Newly minted university graduates who have landed coveted jobs on Wall Street may have impressive résumés and sought-after references. But often, nuts-and-bolts skills like spreadsheet building and database extraction are not part of university curriculums.
When millions of dollars can be won or lost on one calculation, firms are finding it essential that their new hires can tell the difference between a pivot table and a header row.
Enter specialized boot camps where—for fees that sometimes exceed $1,000 a day—would-be masters of the universe can perfect Excel modeling techniques and financial analysis. Each year, tens of thousands of students at the nation's top business schools, and scores of new hires at financial firms, including Goldman Sachs and the Blackstone Group, now take courses run by companies like Training the Street and Wall Street Prep.
Graduates say the classes give them a new appreciation for the heart of financial analysis. An eight-hour crash course on leveraged buyouts from Training the Street was so intensive that it "kind of makes you want to slit your wrists," said Michael Rojas, who graduated from Columbia Business School this month.

◆ ◆ ◆

## Things to do:
**1)** Print the boot camp article from "Enter specialized boot" to "Wall Street Prep.".
**2)** According to the boot camp article, what fees do the specialized boot camps sometimes charge?
**3)** Write the next part of the boot camp article, picking up after its last sentence.
You won't need the listing for any of this.

## Source data:
◆ ◆ ◆

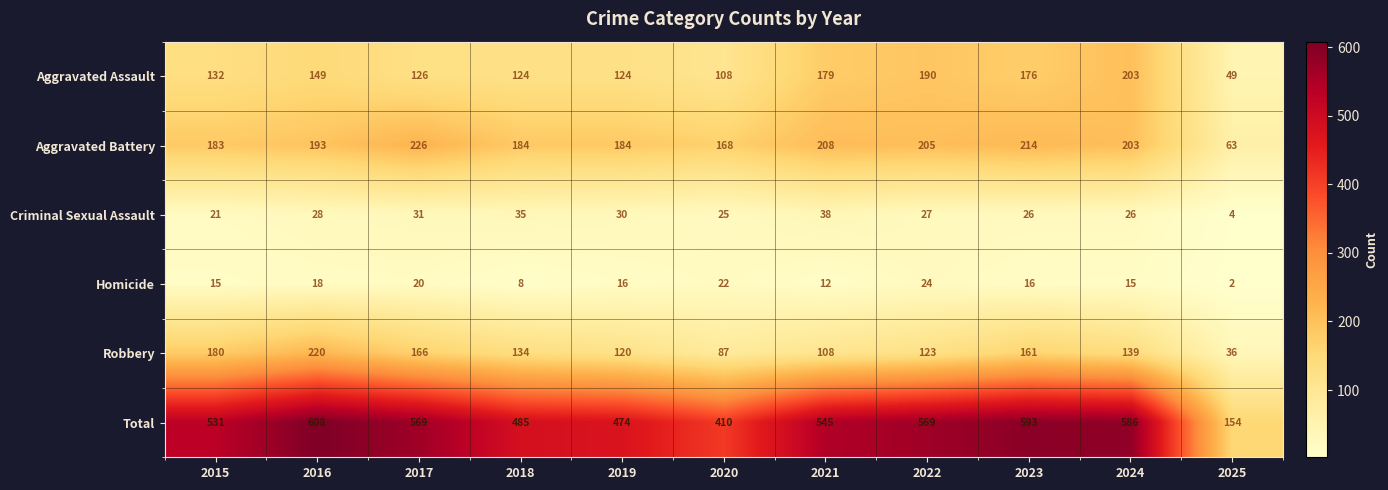

How many distinct data groups are displayed?

6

◆ ◆ ◆

## Outputs for the tasks:
**1)**
Enter specialized boot camps where—for fees that sometimes exceed $1,000 a day—would-be masters of the universe can perfect Excel modeling techniques and financial analysis. Each year, tens of thousands of students at the nation's top business schools, and scores of new hires at financial firms, including Goldman Sachs and the Blackstone Group, now take courses run by companies like Training the Street and Wall Street Prep.

**2)** Sometimes more than $1,000 a day.

**3)**
But over all, Mr. Rojas said, the training was thorough. "This is the stuff you really need to know, and that you don't learn in business school," he said. "They have a template model, and they walk you through page by page."
The growing ranks in boot camps underscore a little-noticed trend by Wall Street banks and other financial firms to outsource technical training. Such knowledge is crucial to carrying out the daily tasks of many disciplines on Wall Street—whether it is merger deal-making, bond trading or sell-side analysis.
"I just want someone who can really use Excel and PowerPoint," said one senior loan syndication banker at a European bank, describing his recent interviews of newly minted M.B.A.'s in New York.
Nineteen of the country's top 20 business schools now use Training the Street to teach an estimated 20,000 business majors every year in how to interpret financial statements, value corporations and run spreadsheet analyses.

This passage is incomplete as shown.